Der 1. Joanneumpreis für zeitgenössische Malerei erlaubt mir 1959 den Traum, nach Paris zu gehen. In Gips und Karton bzw. Wellblech lebten wir dort unter Clochards.
Das zweite Wunder: Trotz aufreibender Gelegensarbeiten spucke ich hunderte von Arbeiten aus. schon 1961/62 bin ich in einigen Galerien vertreten, gehöre der Gruppe ZERO-AVANGARDE an und mein wichtigster Abschnitt beginnt.
Strukturforschungen in Weiß auf Weiß. Große Schwarten entstehen, sowie Hunderte, sie begleitender Papier-Sculptes. Ich treibe die Askese des WEISS bis zum Ende. Fotographen sind nicht mehr in der Lage, die letzten 20 Bilder zu fotographieren.

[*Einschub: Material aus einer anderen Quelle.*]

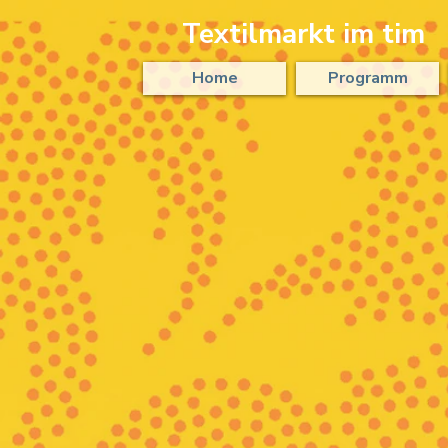
Textilmarkt im tim
Home
Programm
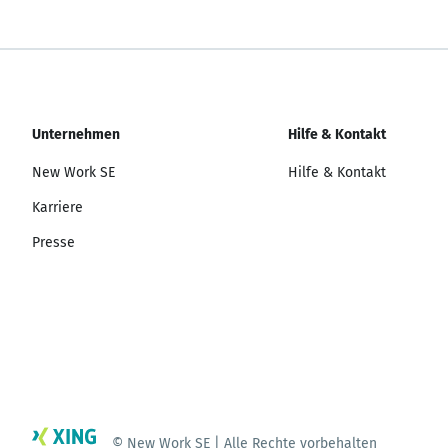
Unternehmen
Hilfe & Kontakt
New Work SE
Hilfe & Kontakt
Karriere
Presse
© New Work SE | Alle Rechte vorbehalten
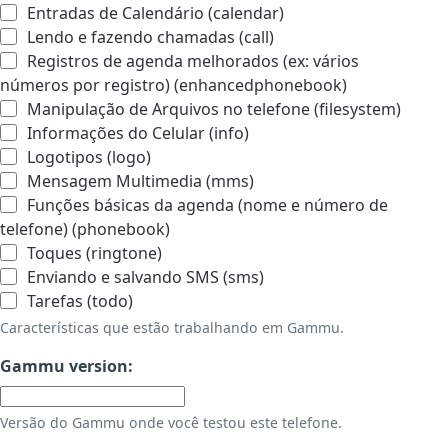
Entradas de Calendário (calendar)
Lendo e fazendo chamadas (call)
Registros de agenda melhorados (ex: vários
números por registro) (enhancedphonebook)
Manipulação de Arquivos no telefone (filesystem)
Informações do Celular (info)
Logotipos (logo)
Mensagem Multimedia (mms)
Funções básicas da agenda (nome e número de
telefone) (phonebook)
Toques (ringtone)
Enviando e salvando SMS (sms)
Tarefas (todo)
Características que estão trabalhando em Gammu.
Gammu version:
Versão do Gammu onde você testou este telefone.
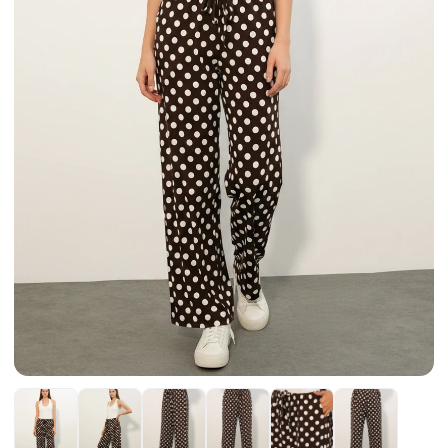
Etek
Kadın Ceket
Kadın Pantolon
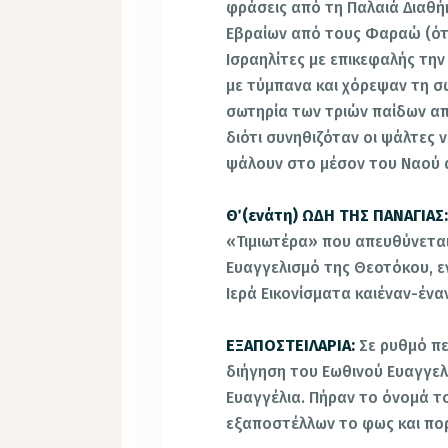
φράσεις από τη Παλαιά Διαθή
Εβραίων από τους Φαραώ (ότ
Ισραηλίτες με επικεφαλής τ
με τύμπανα και χόρεψαν τη σ
σωτηρία των τριών παίδων απ
διότι συνηθιζόταν οι ψάλτες 
ψάλουν στο μέσον του Ναού α
Θ΄ (ενάτη) ΩΔΗ ΤΗΣ ΠΑΝΑΓΙΑΣ
«Τιμιωτέρα» που απευθύνεται
Ευαγγελισμό της Θεοτόκου, εν
Ιερά Εικονίσματα καιέναν-ένα
ΕΞΑΠΟΣΤΕΙΛΑΡΙΑ:
Σε ρυθμό πε
διήγηση του Εωθινού Ευαγγελί
Ευαγγέλια. Πήραν το όνομά 
εξαποστέλλων το φως και πορ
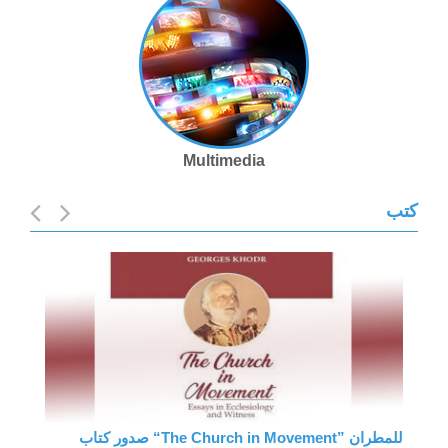
Multimedia
كتب
صدور كتاب “The Church in Movement” للمطران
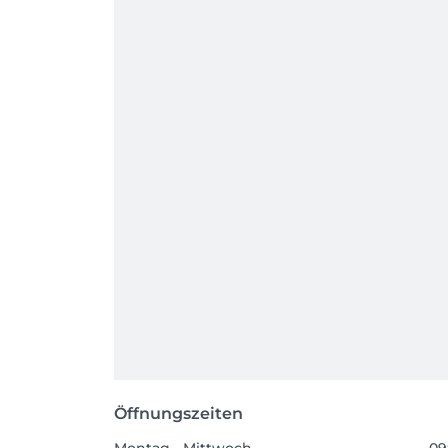
Öffnungszeiten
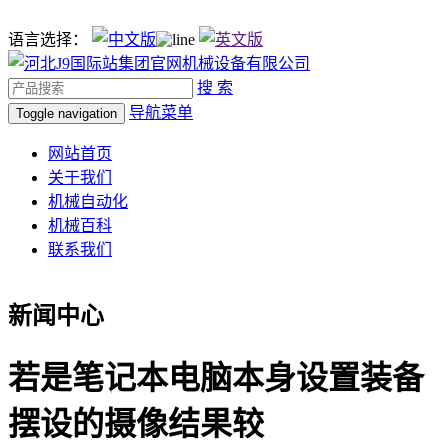
语言选择：
搜 索
导航菜单
Toggle navigation
网站首页
关于我们
机械自动化
机械百科
联系我们
新闻中心
若是笔记本电脑本身设置装备
摆设的摄像结果较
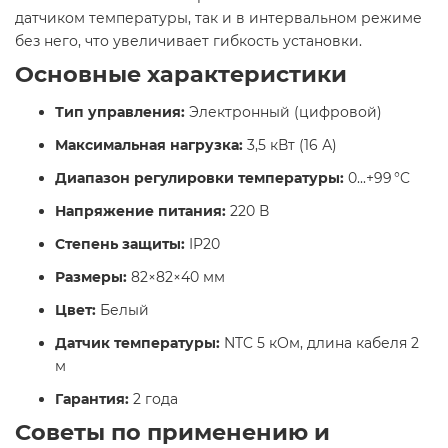
датчиком температуры, так и в интервальном режиме
без него, что увеличивает гибкость установки.​
Основные характеристики
Тип управления:
Электронный (цифровой)
Максимальная нагрузка:
3,5 кВт (16 А)
Диапазон регулировки температуры:
0...+99 °C
Напряжение питания:
220 В
Степень защиты:
IP20
Размеры:
82×82×40 мм
Цвет:
Белый
Датчик температуры:
NTC 5 кОм, длина кабеля 2
м
Гарантия:
2 года​
Советы по применению и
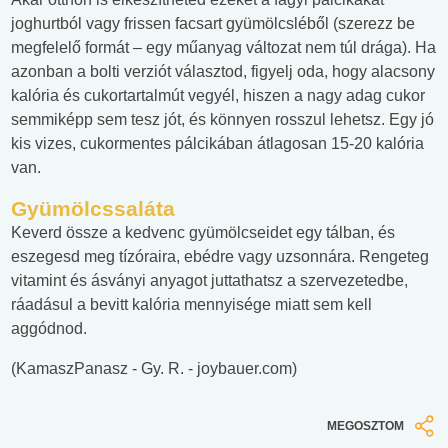
joghurtból vagy frissen facsart gyümölcsléből (szerezz be
megfelelő formát – egy műanyag változat nem túl drága). Ha
azonban a bolti verziót választod, figyelj oda, hogy alacsony
kalória és cukortartalmút vegyél, hiszen a nagy adag cukor
semmiképp sem tesz jót, és könnyen rosszul lehetsz. Egy jó
kis vizes, cukormentes pálcikában átlagosan 15-20 kalória
van.
Gyümölcssaláta
Keverd össze a kedvenc gyümölcseidet egy tálban, és
eszegesd meg tízóraira, ebédre vagy uzsonnára. Rengeteg
vitamint és ásványi anyagot juttathatsz a szervezetedbe,
ráadásul a bevitt kalória mennyisége miatt sem kell
aggódnod.
(KamaszPanasz - Gy. R. - joybauer.com)
MEGOSZTOM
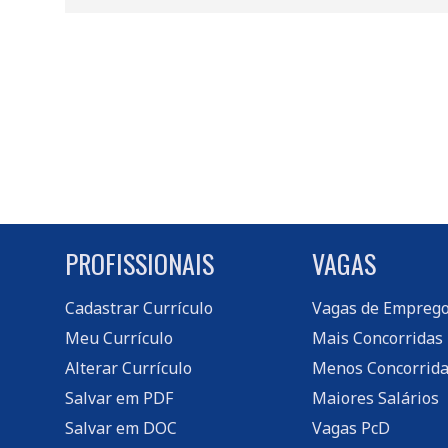
PROFISSIONAIS
VAGAS
Cadastrar Currículo
Vagas de Empreg
Meu Currículo
Mais Concorridas
Alterar Currículo
Menos Concorrida
Salvar em PDF
Maiores Salários
Salvar em DOC
Vagas PcD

Ich rase und bin mit vielen materiellen Schwierigkeiten konfrontiert, der weiße Außenseiter zu bleiben. Nach 1968, kulturpolitischer Außenseiter, denke ich an ein Zuhause in Österreich. 1971 zuerst nach Wien, ab Juli 1972 wieder in Villach, brutalisiert sich meine bildnerische Arbeit infolge einer Seenervzerstörung. Von nahezu unsichtbarer Subtilität im Material, entstehen Zyklen GOLD
, KREUZ-WERDUNG 1 u. 2
und die dukumentarische Zusammenfassung der seit 1960 zwangsläufig und pararell entstandenen monumentalen Arbeiten IN- AN- und UM-Architektur.
Heutzutage denke ich an meine 50 Jahre, worin 30 Jahre Malerei liegen und spucke unaufhörlich große Graphik aus. Die Schädigung durch Polychloräthylen veranlaßte mich, das bislang verwendete Material wegzuwerfen und vorläufig eine wilde, graphische Arbeit, ohne Maske, in Unrast zu produzieren.
Energiewolken
Hans Bischoffshausen ist 59jährig in Villach gestorben. Ein Nachruf aus der Kleine Zeitung vom 23. Juni 1987
Er zählte, weil er für die Entwicklung der Kunst wichtig war, zu den Außenseitern in unserem Lande: Hans Bischoffshausen, Kärntner, Jahrgang 1927, ist (wie erst gestern bekannt wurde) am vergangenen Freitag in Villach gestorben. Sein angegriffenens Herz machte nicht mehr mit, am 2. November wäre er 60 Jahre alt geworden.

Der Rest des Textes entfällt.